Images with keypoint coordinates
::::::

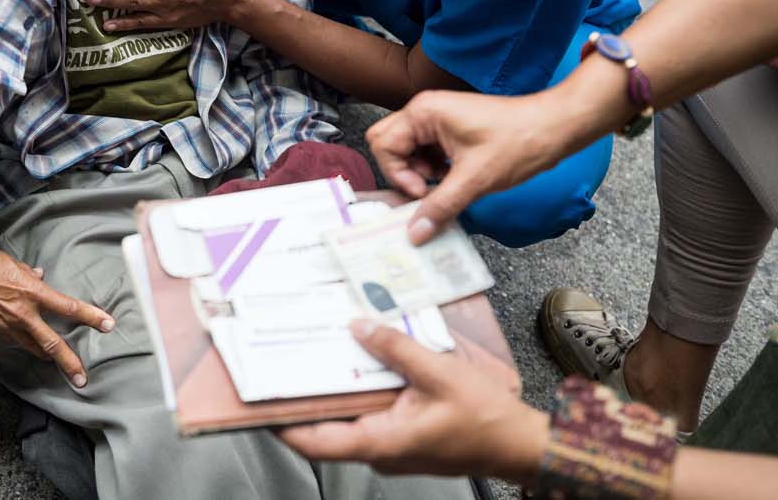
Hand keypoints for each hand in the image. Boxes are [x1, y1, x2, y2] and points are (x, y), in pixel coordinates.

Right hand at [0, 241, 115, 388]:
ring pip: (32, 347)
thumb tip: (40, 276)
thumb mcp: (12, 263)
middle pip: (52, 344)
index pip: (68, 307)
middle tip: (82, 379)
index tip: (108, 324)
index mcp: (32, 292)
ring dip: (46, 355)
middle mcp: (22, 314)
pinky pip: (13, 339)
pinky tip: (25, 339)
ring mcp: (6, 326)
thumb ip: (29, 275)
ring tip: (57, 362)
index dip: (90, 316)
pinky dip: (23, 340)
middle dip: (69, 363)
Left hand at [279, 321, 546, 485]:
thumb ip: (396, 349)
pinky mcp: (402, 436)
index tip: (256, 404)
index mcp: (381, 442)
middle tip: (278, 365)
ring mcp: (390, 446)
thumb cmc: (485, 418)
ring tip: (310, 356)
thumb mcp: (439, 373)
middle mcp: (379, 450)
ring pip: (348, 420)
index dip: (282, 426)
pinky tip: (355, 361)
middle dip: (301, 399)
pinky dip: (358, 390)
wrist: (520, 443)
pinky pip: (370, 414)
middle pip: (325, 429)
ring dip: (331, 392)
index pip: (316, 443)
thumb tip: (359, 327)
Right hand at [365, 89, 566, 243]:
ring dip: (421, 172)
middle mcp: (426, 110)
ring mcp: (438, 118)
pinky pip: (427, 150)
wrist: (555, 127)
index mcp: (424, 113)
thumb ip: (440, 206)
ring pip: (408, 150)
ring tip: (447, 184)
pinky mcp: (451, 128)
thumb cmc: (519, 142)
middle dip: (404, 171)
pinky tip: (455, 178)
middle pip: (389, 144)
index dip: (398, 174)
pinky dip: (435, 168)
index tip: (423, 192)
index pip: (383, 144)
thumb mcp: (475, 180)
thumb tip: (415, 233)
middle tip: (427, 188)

::::::

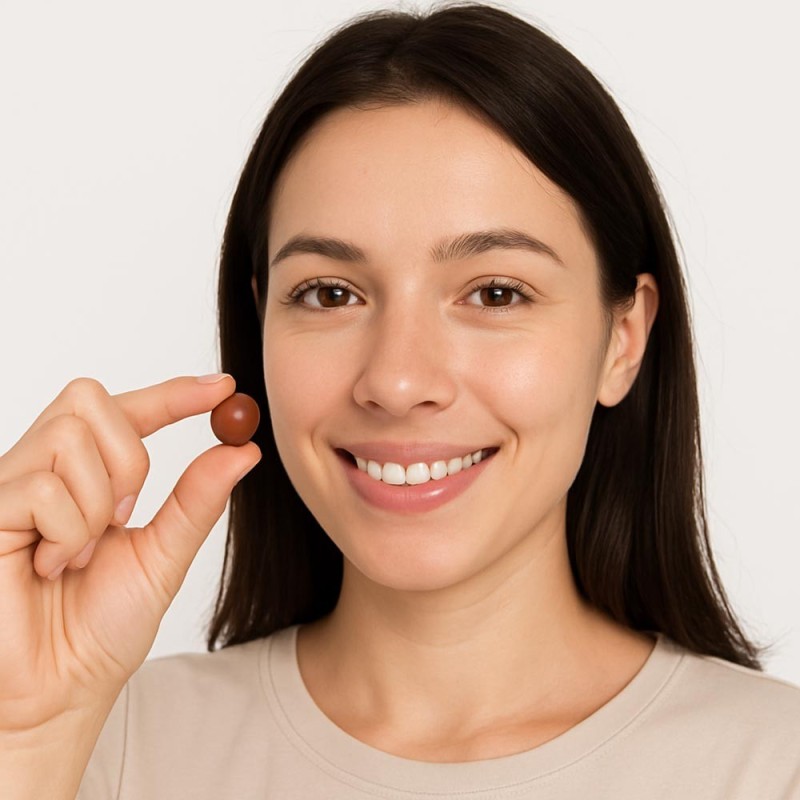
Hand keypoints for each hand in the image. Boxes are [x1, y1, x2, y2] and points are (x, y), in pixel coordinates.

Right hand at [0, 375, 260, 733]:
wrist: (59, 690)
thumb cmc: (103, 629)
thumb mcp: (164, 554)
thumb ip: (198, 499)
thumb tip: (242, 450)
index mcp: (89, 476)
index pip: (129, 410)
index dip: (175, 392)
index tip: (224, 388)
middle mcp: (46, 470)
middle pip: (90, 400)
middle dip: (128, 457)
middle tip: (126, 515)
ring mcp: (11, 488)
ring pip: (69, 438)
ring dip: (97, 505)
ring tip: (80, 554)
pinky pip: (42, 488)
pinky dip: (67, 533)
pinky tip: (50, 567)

::::::

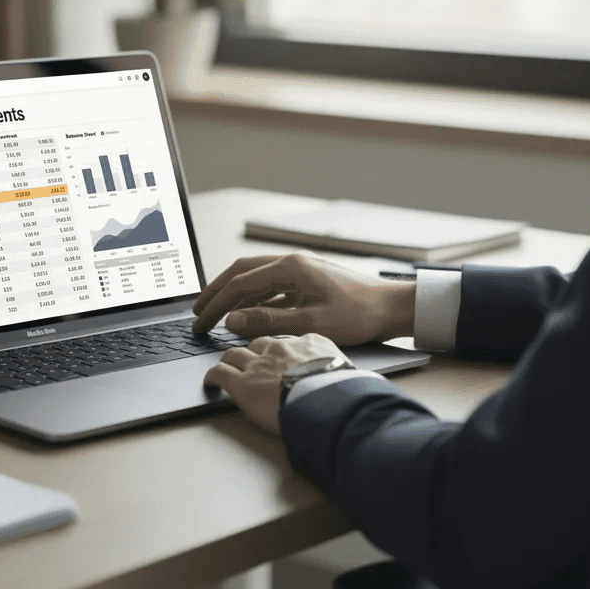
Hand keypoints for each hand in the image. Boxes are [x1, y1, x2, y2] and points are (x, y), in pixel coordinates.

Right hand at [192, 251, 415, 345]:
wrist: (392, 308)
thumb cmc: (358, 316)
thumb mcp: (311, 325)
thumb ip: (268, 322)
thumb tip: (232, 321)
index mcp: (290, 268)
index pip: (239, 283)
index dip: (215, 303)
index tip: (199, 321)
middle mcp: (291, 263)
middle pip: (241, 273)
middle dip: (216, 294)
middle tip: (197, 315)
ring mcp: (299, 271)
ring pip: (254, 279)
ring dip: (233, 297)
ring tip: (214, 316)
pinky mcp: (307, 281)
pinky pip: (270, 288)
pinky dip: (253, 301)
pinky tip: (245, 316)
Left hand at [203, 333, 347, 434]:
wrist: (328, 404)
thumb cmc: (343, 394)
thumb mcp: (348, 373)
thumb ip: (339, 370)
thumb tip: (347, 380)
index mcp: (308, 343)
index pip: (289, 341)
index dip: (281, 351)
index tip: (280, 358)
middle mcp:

::::::

Assignment — Extract exactly and only the lines above from the line containing "index dip: (175, 392)" through the line containing "pinky tip: (50, 567)", both end lines included.

Written solution —
index dip: (175, 392)
index tip: (224, 388)
middle mcp: (46, 470)
middle pip: (90, 400)
middle dip: (128, 457)
middle tip: (126, 515)
ring mcp: (11, 488)
ring pip: (69, 438)
ring dip: (97, 505)
ring tip: (80, 554)
pinky pip: (42, 488)
pinky dip: (67, 533)
pinky tip: (50, 567)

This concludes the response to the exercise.